El aislamiento social nos obliga a enfrentar y afrontar cada amanecer una misma pesadilla: otra vez lo mismo, otra vez la rutina, otra vez la insoportable cotidianidad del encerramiento. Es como si el ser humano estuviera irremediablemente condenado a un destino monótono, al suplicio de una vida sin horizontes, a caminar día tras día (y durante todo el día) el mismo sendero, los pies repitiendo las mismas pisadas.
De pronto descubrimos que no es cuestión de pandemias y cuarentenas, sino que el ser humano vive (y ha de morir) inmerso en la cotidianidad. Querámoslo o no, lo cotidiano llena la vida y como afrontemos esta realidad estará signando de satisfacción o de aburrimiento la existencia. Es más, la felicidad, si existe, llega por este carril monótono del cada día. La alegría, la tristeza, la vacuidad o la plenitud, el éxito o el fracaso, la muerte, el misterio, el amor, todo navega en el agua aparentemente estancada de la cotidianidad.
Hay que aceptar lo cotidiano. Aceptación que no es sinónimo de resignación, porque no se trata de sumergirse irremediablemente en el marasmo gris de la monotonía -tentación siempre presente-, sino de dinamitar la cotidianidad con la vivencia entusiasta del acontecer diario. Mucho más de lo que imaginamos, lo cotidiano es tierra minada de emociones en las que a cada paso puede explotar, más que lo inesperado, la gozosa comprensión de lo que todos los días se repite.
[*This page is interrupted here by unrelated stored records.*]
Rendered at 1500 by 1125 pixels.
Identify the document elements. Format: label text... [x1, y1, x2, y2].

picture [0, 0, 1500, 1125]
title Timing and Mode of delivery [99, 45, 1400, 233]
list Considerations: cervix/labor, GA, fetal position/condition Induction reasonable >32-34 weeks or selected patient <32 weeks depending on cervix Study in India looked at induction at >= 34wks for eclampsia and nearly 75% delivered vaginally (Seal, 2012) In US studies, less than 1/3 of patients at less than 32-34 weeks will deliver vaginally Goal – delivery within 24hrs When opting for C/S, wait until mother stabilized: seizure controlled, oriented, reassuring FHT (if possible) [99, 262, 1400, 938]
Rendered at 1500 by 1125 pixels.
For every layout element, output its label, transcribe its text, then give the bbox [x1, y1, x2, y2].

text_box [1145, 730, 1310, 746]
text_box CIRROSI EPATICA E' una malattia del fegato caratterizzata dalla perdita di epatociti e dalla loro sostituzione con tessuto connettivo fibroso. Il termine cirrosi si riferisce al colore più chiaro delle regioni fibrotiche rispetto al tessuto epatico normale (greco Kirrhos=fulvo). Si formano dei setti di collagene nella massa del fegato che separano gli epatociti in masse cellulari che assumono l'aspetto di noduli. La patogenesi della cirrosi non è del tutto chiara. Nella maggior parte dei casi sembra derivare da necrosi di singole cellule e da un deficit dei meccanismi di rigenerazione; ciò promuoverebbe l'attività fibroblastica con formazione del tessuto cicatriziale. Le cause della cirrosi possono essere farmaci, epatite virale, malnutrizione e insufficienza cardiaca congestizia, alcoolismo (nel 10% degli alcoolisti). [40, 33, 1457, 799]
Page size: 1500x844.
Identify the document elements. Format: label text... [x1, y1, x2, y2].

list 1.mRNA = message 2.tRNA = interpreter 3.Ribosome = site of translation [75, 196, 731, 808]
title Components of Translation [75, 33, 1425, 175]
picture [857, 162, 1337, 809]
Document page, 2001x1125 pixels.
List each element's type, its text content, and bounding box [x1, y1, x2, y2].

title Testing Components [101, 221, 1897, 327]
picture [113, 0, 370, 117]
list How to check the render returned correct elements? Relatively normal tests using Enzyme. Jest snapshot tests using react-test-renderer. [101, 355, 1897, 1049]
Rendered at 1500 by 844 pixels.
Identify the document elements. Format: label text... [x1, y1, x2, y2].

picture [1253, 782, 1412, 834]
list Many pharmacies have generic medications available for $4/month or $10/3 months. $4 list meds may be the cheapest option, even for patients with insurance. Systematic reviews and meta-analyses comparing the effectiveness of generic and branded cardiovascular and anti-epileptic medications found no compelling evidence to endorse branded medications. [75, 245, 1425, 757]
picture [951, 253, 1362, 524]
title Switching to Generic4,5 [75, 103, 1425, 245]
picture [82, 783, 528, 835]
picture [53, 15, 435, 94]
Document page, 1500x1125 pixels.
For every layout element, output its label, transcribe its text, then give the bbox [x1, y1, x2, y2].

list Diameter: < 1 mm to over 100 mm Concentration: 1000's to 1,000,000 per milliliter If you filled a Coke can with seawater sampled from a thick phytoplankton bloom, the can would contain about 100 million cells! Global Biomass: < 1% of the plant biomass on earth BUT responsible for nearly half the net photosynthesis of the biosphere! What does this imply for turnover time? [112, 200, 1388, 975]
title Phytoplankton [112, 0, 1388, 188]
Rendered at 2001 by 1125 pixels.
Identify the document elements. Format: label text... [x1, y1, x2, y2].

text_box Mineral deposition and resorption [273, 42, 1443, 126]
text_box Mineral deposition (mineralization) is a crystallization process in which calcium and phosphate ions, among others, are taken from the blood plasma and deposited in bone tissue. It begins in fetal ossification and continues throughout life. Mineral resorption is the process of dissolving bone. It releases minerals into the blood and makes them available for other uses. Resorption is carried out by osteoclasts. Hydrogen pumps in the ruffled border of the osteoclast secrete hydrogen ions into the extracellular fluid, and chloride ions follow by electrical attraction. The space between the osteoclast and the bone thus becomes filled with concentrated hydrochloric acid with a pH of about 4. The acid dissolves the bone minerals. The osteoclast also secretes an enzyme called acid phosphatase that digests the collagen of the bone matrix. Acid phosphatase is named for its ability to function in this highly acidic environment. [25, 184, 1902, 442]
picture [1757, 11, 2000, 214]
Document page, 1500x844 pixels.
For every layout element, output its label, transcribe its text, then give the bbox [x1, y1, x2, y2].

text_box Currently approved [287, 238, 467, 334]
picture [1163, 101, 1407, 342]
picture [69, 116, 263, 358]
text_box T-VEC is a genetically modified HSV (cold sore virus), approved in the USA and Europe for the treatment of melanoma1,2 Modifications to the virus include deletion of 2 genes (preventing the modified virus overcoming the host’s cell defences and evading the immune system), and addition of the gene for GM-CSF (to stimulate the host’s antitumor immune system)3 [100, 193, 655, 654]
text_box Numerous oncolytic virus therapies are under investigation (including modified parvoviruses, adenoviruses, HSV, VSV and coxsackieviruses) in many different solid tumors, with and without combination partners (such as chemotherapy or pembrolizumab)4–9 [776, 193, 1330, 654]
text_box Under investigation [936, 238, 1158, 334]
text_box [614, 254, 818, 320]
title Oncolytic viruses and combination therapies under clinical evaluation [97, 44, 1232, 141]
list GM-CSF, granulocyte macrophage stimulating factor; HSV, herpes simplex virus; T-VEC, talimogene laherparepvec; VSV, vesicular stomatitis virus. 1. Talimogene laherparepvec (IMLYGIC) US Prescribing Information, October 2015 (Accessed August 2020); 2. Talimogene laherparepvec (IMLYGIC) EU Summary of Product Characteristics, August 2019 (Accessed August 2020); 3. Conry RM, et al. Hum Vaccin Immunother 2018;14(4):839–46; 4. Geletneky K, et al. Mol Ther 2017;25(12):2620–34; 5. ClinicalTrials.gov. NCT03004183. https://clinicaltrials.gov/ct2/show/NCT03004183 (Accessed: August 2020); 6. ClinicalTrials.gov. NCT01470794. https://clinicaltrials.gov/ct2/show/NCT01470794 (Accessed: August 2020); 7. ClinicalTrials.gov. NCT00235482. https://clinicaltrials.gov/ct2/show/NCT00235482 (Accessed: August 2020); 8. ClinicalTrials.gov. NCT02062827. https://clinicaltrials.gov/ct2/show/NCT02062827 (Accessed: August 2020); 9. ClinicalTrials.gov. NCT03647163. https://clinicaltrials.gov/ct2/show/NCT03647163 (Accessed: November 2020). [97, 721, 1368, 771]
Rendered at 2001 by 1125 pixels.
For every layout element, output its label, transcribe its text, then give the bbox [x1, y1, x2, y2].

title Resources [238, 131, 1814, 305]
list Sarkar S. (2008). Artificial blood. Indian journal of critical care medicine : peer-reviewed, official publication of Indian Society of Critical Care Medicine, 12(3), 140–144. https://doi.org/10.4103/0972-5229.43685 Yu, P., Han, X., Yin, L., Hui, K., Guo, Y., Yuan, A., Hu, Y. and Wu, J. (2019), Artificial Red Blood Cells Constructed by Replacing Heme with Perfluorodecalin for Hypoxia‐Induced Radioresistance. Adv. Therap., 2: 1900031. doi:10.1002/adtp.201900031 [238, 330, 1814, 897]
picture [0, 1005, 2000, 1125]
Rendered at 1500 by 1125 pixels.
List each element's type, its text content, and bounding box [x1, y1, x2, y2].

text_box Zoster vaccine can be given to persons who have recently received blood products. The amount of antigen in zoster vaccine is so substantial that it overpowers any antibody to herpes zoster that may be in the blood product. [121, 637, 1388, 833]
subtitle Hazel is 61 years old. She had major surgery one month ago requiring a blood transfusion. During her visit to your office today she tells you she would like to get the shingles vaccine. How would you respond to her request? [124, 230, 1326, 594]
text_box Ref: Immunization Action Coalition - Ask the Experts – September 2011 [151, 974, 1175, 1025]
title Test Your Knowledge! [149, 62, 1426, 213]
El error es creer que la cotidianidad sólo se rompe con lo inusual, con lo sorpresivo, de forma que la vida se convierta en una angustiosa cacería de ensueños y utopías, sin otra finalidad que la de ser infiel al presente y huir de lo cotidiano. Termina uno siendo el eterno fugitivo de sí mismo, que disimula la frustración detrás de cualquier parapeto mentiroso.
El verdadero asombro, el que enriquece, no es el que se opera ante el milagro sino el que llena de ternuras inéditas lo que siempre tenemos entre las manos: el paisaje de todos los días, el trabajo de todos los días, el amor de todos los días (y el amor de todas las noches, claro), el cansancio de todos los días. Y el pan nuestro de cada día también, por supuesto.
Cuando se acepta con alegría lo cotidiano, se imprime un toque de amor y de eternidad a lo único que se tiene en concreto. Que es el hoy. El aquí y el ahora. Eso, la cotidianidad.